【現代の魔女狩りに立ち向かった人々の軌跡】
■あらすじ
1960年代末、同性愛に対する差別がはびこる中、教え子の青年と恋に落ち、教唆罪で投獄された実在の詩人で劇作家アルド・ブライバンティの人生にインスパイアされた物語。裁判で偏見にさらされるアルドと、家族によって矯正施設送りとなる青年エットレ。二人の愛の行方は…。監督は名匠ジャンニ・アメリオ。「今も存在する“違う人”に対する憎悪に、立ち向かう勇気を与えたい」と制作の動機を語る、ヴェネチア国際映画祭コンペティション部門出品作。2023年秋全国順次公開予定。
■みどころ
教唆罪にかけられた同性愛者の裁判に関するお話。
実際の同性愛者に対する判例をドキュメントした作品らしく、同性愛者を魔女狩りのように犯罪にかける姿と治療と称した荒唐無稽な荒療治など内容がとにかく濃かった。

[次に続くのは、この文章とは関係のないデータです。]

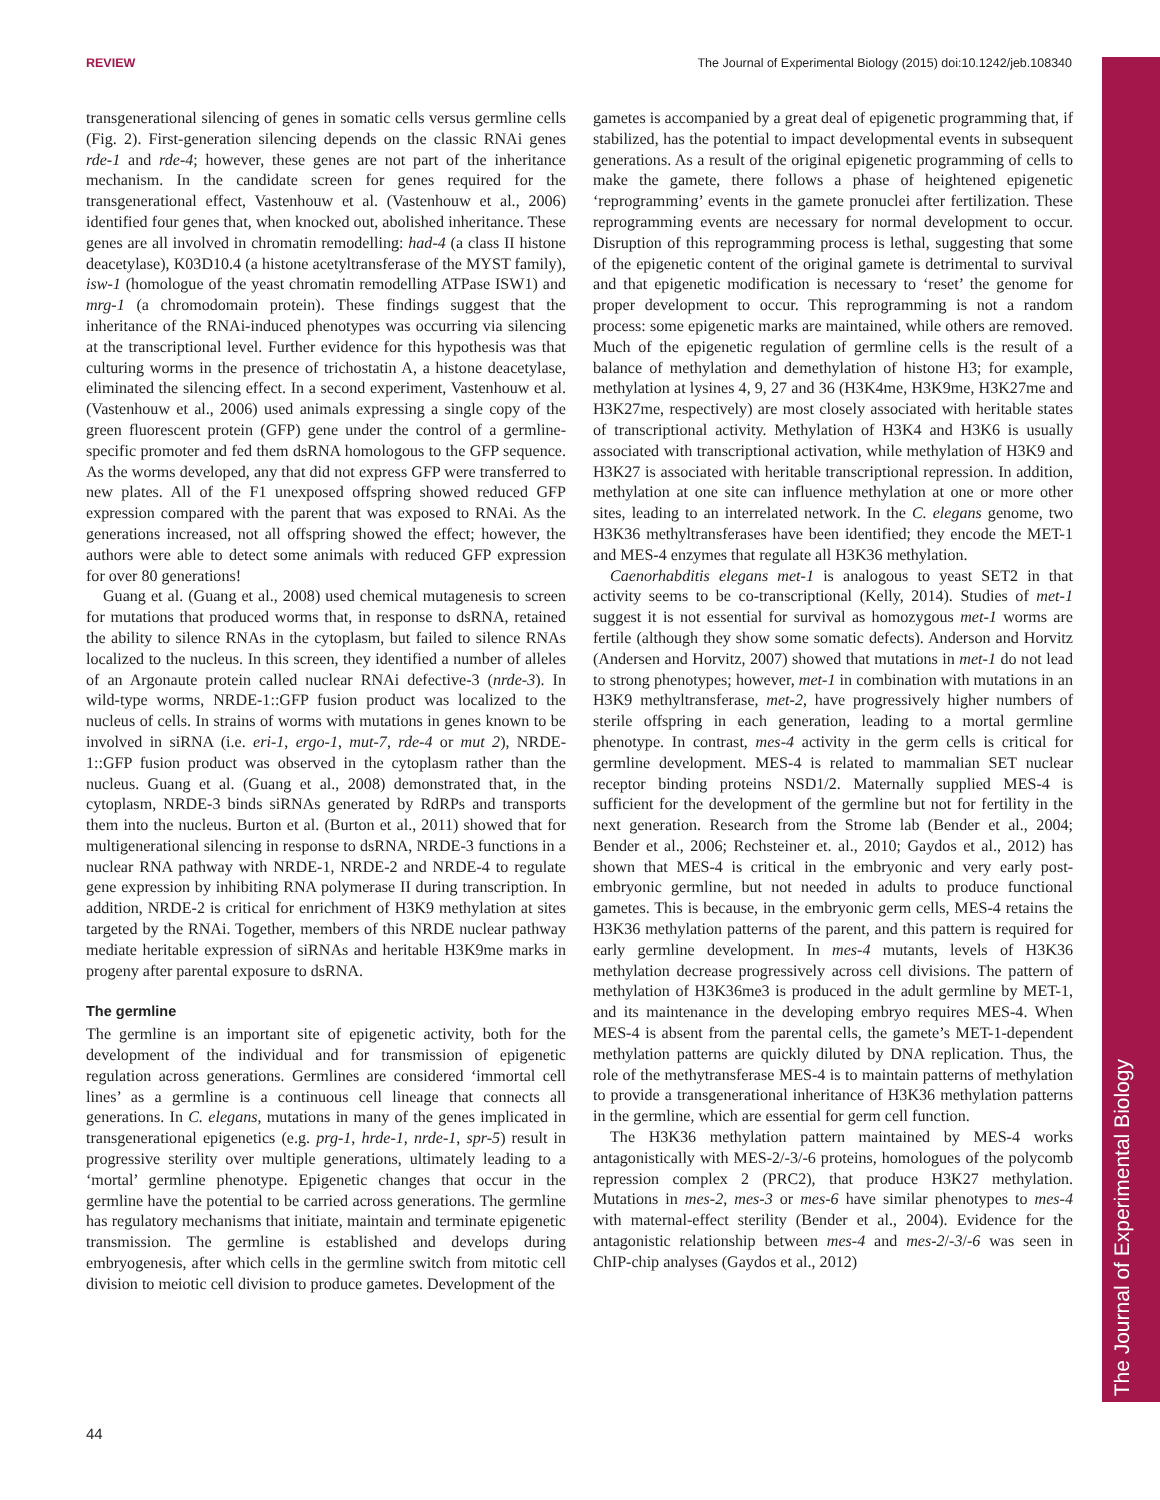REVIEW The Journal of Experimental Biology (2015) doi:10.1242/jeb.108340
The Journal of Experimental Biology
transgenerational silencing of genes in somatic cells versus germline cells (Fig. 2). First-generation silencing depends on the classic RNAi genes rde-1 and rde-4; however, these genes are not part of the inheritance mechanism. In the candidate screen for genes required for the transgenerational effect, Vastenhouw et al. (Vastenhouw et al., 2006) identified four genes that, when knocked out, abolished inheritance. These genes are all involved in chromatin remodelling: had-4 (a class II histone deacetylase), K03D10.4 (a histone acetyltransferase of the MYST family), isw-1 (homologue of the yeast chromatin remodelling ATPase ISW1) and mrg-1 (a chromodomain protein). These findings suggest that the inheritance of the RNAi-induced phenotypes was occurring via silencing at the transcriptional level. Further evidence for this hypothesis was that culturing worms in the presence of trichostatin A, a histone deacetylase, eliminated the silencing effect. In a second experiment, Vastenhouw et al. (Vastenhouw et al., 2006) used animals expressing a single copy of the green fluorescent protein (GFP) gene under the control of a germline-specific promoter and fed them dsRNA homologous to the GFP sequence. As the worms developed, any that did not express GFP were transferred to new plates. All of the F1 unexposed offspring showed reduced GFP expression compared with the parent that was exposed to RNAi. As the generations increased, not all offspring showed the effect; however, the authors were able to detect some animals with reduced GFP expression for over 80 generations!
Guang et al. (Guang et al., 2008) used chemical mutagenesis to screen for mutations that produced worms that, in response to dsRNA, retained the ability to silence RNAs in the cytoplasm, but failed to silence RNAs localized to the nucleus. In this screen, they identified a number of alleles of an Argonaute protein called nuclear RNAi defective-3 (nrde-3). In wild-type worms, NRDE-1::GFP fusion product was localized to the nucleus of cells. In strains of worms with mutations in genes known to be involved in siRNA (i.e. eri-1, ergo-1, mut-7, rde-4 or mut 2), NRDE-1::GFP fusion product was observed in the cytoplasm rather than the nucleus. Guang et al. (Guang et al., 2008) demonstrated that, in the cytoplasm, NRDE-3 binds siRNAs generated by RdRPs and transports them into the nucleus. Burton et al. (Burton et al., 2011) showed that for multigenerational silencing in response to dsRNA, NRDE-3 functions in a nuclear RNA pathway with NRDE-1, NRDE-2 and NRDE-4 to regulate gene expression by inhibiting RNA polymerase II during transcription. In addition, NRDE-2 is critical for enrichment of H3K9 methylation at sites targeted by the RNAi. Together, members of this NRDE nuclear pathway mediate heritable expression of siRNAs and heritable H3K9me marks in progeny after parental exposure to dsRNA.
The germline
The germline is an important site of epigenetic activity, both for the development of the individual and for transmission of epigenetic regulation across generations. Germlines are considered ‘immortal cell lines’ as a germline is a continuous cell lineage that connects all generations. In C. elegans, mutations in many of the genes implicated in transgenerational epigenetics (e.g. prg-1, hrde-1, nrde-1, spr-5) result in progressive sterility over multiple generations, ultimately leading to a ‘mortal’ germline phenotype. Epigenetic changes that occur in the germline have the potential to be carried across generations. The germline has regulatory mechanisms that initiate, maintain and terminate epigenetic transmission. The germline is established and develops during embryogenesis, after which cells in the germline switch from mitotic cell division to meiotic cell division to produce gametes. Development of the
gametes is accompanied by a great deal of epigenetic programming that, if stabilized, has the potential to impact developmental events in subsequent generations. As a result of the original epigenetic programming of cells to make the gamete, there follows a phase of heightened epigenetic ‘reprogramming’ events in the gamete pronuclei after fertilization. These reprogramming events are necessary for normal development to occur. Disruption of this reprogramming process is lethal, suggesting that some of the epigenetic content of the original gamete is detrimental to survival and that epigenetic modification is necessary to ‘reset’ the genome for proper development to occur. This reprogramming is not a random process: some epigenetic marks are maintained, while others are removed. Much of the epigenetic regulation of germline cells is the result of a balance of methylation and demethylation of histone H3; for example, methylation at lysines 4, 9, 27 and 36 (H3K4me, H3K9me, H3K27me and H3K27me, respectively) are most closely associated with heritable states of transcriptional activity. Methylation of H3K4 and H3K6 is usually associated with transcriptional activation, while methylation of H3K9 and H3K27 is associated with heritable transcriptional repression. In addition, methylation at one site can influence methylation at one or more other sites, leading to an interrelated network. In the C. elegans genome, two H3K36 methyltransferases have been identified; they encode the MET-1 and MES-4 enzymes that regulate all H3K36 methylation.
Caenorhabditis elegans met-1 is analogous to yeast SET2 in that activity seems to be co-transcriptional (Kelly, 2014). Studies of met-1 suggest it is not essential for survival as homozygous met-1 worms are fertile (although they show some somatic defects). Anderson and Horvitz (Andersen and Horvitz, 2007) showed that mutations in met-1 do not lead to strong phenotypes; however, met-1 in combination with mutations in an H3K9 methyltransferase, met-2, have progressively higher numbers of sterile offspring in each generation, leading to a mortal germline phenotype. In contrast, mes-4 activity in the germ cells is critical for germline development. MES-4 is related to mammalian SET nuclear receptor binding proteins NSD1/2. Maternally supplied MES-4 is sufficient for the development of the germline but not for fertility in the next generation. Research from the Strome lab (Bender et al., 2004; Bender et al., 2006; Rechsteiner et. al., 2010; Gaydos et al., 2012) has shown that MES-4 is critical in the embryonic and very early post-embryonic germline, but not needed in adults to produce functional gametes. This is because, in the embryonic germ cells, MES-4 retains the H3K36 methylation patterns of the parent, and this pattern is required for early germline development. In mes-4 mutants, levels of H3K36 methylation decrease progressively across cell divisions. The pattern of methylation of H3K36me3 is produced in the adult germline by MET-1, and its maintenance in the developing embryo requires MES-4. When MES-4 is absent from the parental cells, the gamete’s MET-1-dependent methylation patterns are quickly diluted by DNA replication. Thus, the role of the methytransferase MES-4 is to maintain patterns of methylation to provide a transgenerational inheritance of H3K36 methylation patterns in the germline, which are essential for germ cell function.
The H3K36 methylation pattern maintained by MES-4 works antagonistically with MES-2/-3/-6 proteins, homologues of the polycomb repression complex 2 (PRC2), that produce H3K27 methylation. Mutations in mes-2, mes-3 or mes-6 have similar phenotypes to mes-4 with maternal-effect sterility (Bender et al., 2004). Evidence for the antagonistic relationship between mes-4 and mes-2/-3/-6 was seen in ChIP-chip analyses (Gaydos et al., 2012)
44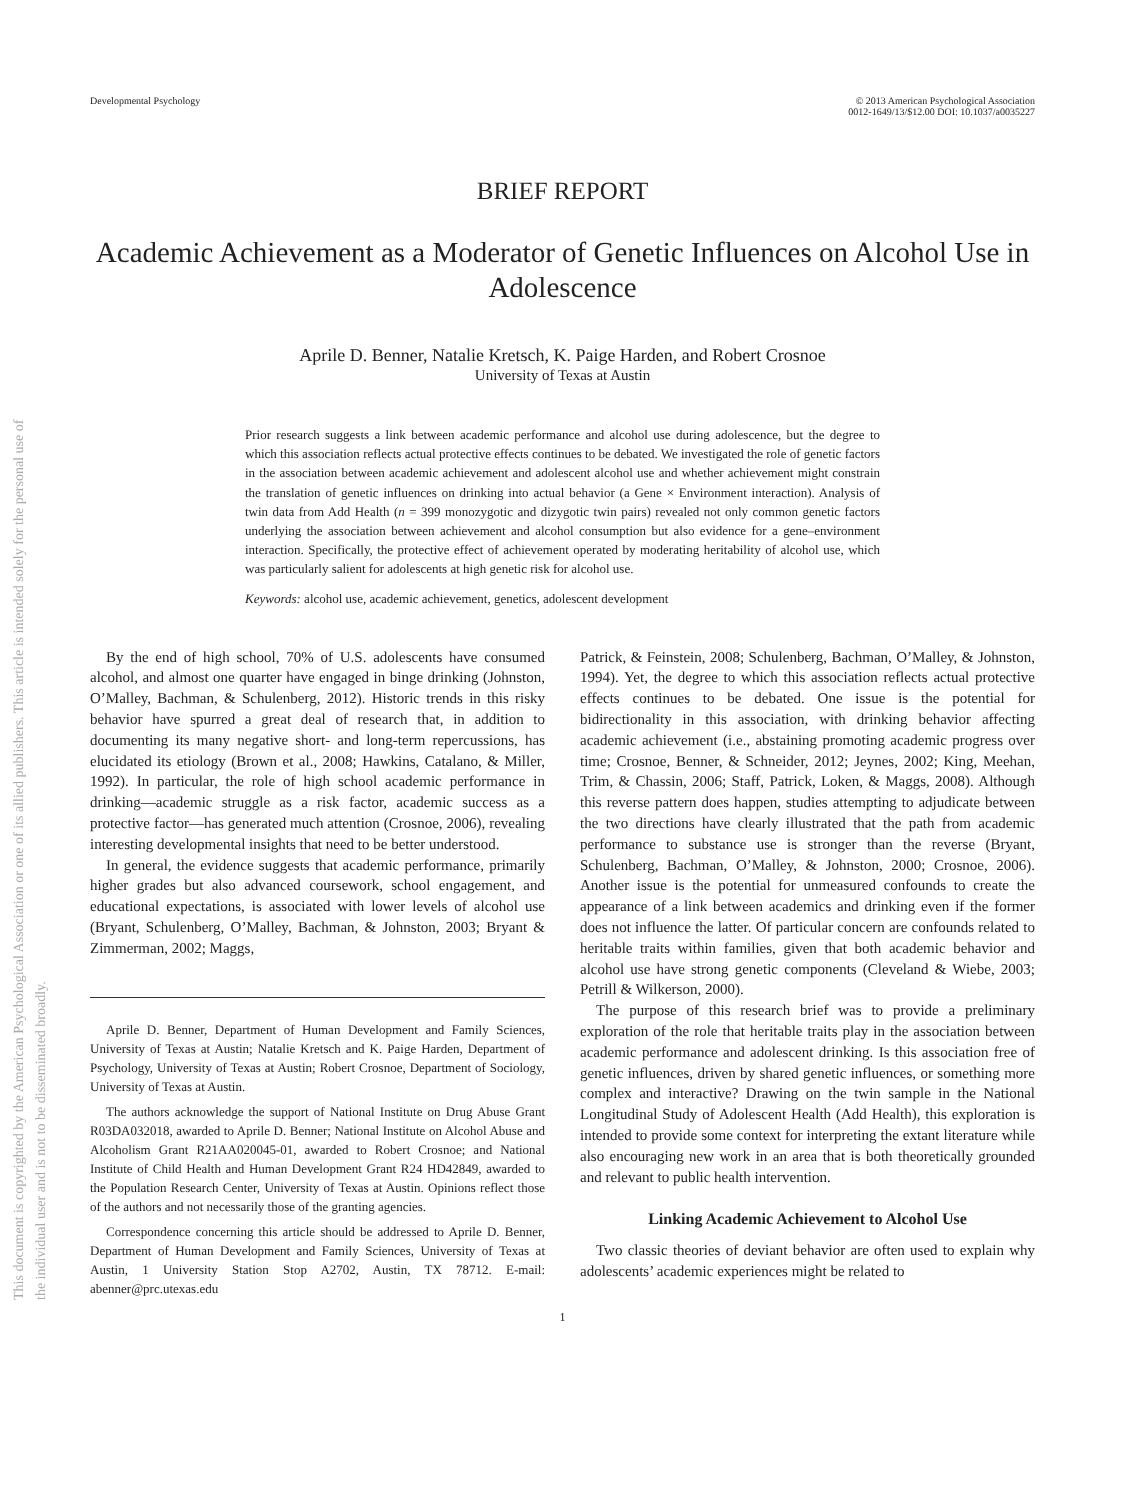This document is copyrighted by the American Psychological Association or one of its allied publishers. This article is intended solely for the personal use of the individual user and is not to be disseminated broadly.
Developmental Psychology © 2013 American Psychological Association
0012-1649/13/$12.00 DOI: 10.1037/a0035227
BRIEF REPORT
Academic Achievement as a Moderator of Genetic Influences on Alcohol Use in Adolescence
Aprile D. Benner, Natalie Kretsch, K. Paige Harden, and Robert Crosnoe
University of Texas at Austin
Prior research suggests a link between academic performance and alcohol use during adolescence, but the degree to which this association reflects actual protective effects continues to be debated. We investigated the role of genetic factors in the association between academic achievement and adolescent alcohol use and whether achievement might constrain the translation of genetic influences on drinking into actual behavior (a Gene × Environment interaction). Analysis of twin data from Add Health (n = 399 monozygotic and dizygotic twin pairs) revealed not only common genetic factors underlying the association between achievement and alcohol consumption but also evidence for a gene–environment interaction. Specifically, the protective effect of achievement operated by moderating heritability of alcohol use, which was particularly salient for adolescents at high genetic risk for alcohol use.
Keywords: alcohol use, academic achievement, genetics, adolescent development
By the end of high school, 70% of U.S. adolescents have consumed alcohol, and almost one quarter have engaged in binge drinking (Johnston, O’Malley, Bachman, & Schulenberg, 2012). Historic trends in this risky behavior have spurred a great deal of research that, in addition to documenting its many negative short- and long-term repercussions, has elucidated its etiology (Brown et al., 2008; Hawkins, Catalano, & Miller, 1992). In particular, the role of high school academic performance in drinking—academic struggle as a risk factor, academic success as a protective factor—has generated much attention (Crosnoe, 2006), revealing interesting developmental insights that need to be better understood.
In general, the evidence suggests that academic performance, primarily higher grades but also advanced coursework, school engagement, and educational expectations, is associated with lower levels of alcohol use (Bryant, Schulenberg, O’Malley, Bachman, & Johnston, 2003; Bryant & Zimmerman, 2002; Maggs,
Aprile D. Benner, Department of Human Development and Family Sciences, University of Texas at Austin; Natalie Kretsch and K. Paige Harden, Department of Psychology, University of Texas at Austin; Robert Crosnoe, Department of Sociology, University of Texas at Austin.
The authors acknowledge the support of National Institute on Drug Abuse Grant R03DA032018, awarded to Aprile D. Benner; National Institute on Alcohol Abuse and Alcoholism Grant R21AA020045-01, awarded to Robert Crosnoe; and National Institute of Child Health and Human Development Grant R24 HD42849, awarded to the Population Research Center, University of Texas at Austin. Opinions reflect those of the authors and not necessarily those of the granting agencies.
Correspondence concerning this article should be addressed to Aprile D. Benner, Department of Human Development and Family Sciences, University of Texas at Austin, 1 University Station Stop A2702, Austin, TX 78712. E-mail: abenner@prc.utexas.edu
Patrick, & Feinstein, 2008; Schulenberg, Bachman, O’Malley, & Johnston, 1994). Yet, the degree to which this association reflects actual protective effects continues to be debated. One issue is the potential for bidirectionality in this association, with drinking behavior affecting academic achievement (i.e., abstaining promoting academic progress over time; Crosnoe, Benner, & Schneider, 2012; Jeynes, 2002; King, Meehan, Trim, & Chassin, 2006; Staff, Patrick, Loken, & Maggs, 2008). Although this reverse pattern does happen, studies attempting to adjudicate between the two directions have clearly illustrated that the path from academic performance to substance use is stronger than the reverse (Bryant, Schulenberg, Bachman, O’Malley, & Johnston, 2000; Crosnoe, 2006). Another issue is the potential for unmeasured confounds to create the appearance of a link between academics and drinking even if the former does not influence the latter. Of particular concern are confounds related to heritable traits within families, given that both academic behavior and alcohol use have strong genetic components (Cleveland & Wiebe, 2003; Petrill & Wilkerson, 2000).
The purpose of this research brief was to provide a preliminary exploration of the role that heritable traits play in the association between academic performance and adolescent drinking. Is this association free of genetic influences, driven by shared genetic influences, or something more complex and interactive? Drawing on the twin sample in the National Longitudinal Study of Adolescent Health (Add Health), this exploration is intended to provide some context for interpreting the extant literature while also encouraging new work in an area that is both theoretically grounded and relevant to public health intervention.
Linking Academic Achievement to Alcohol Use
Two classic theories of deviant behavior are often used to explain why adolescents’ academic experiences might be related to
1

その作品の中で アルドは蟻に関する権威であると紹介され、彼のシーンで蟻の体内に関する話がされる。
蟻には自分用の胃と共有用の胃を持つらしく、それ故に利己主義ではない事を告げられる。
これに対して人間の利己主義と照らし合わせるのが印象的だなという作品でした。
とはいえ、蟻の胃に関する興味深い話が蟻の知識を持つ側・称賛する側とそうじゃない人間を線引するだけのツールにしか機能してないのが勿体ないと思いました。
作品の構造上、仕方ないとはいえ実際の判例を時系列でなぞっている部分が多く、天才の特異性と特異性に対して愛せる人と出る杭と称する人を映した作品の印象で個人的にハマらず。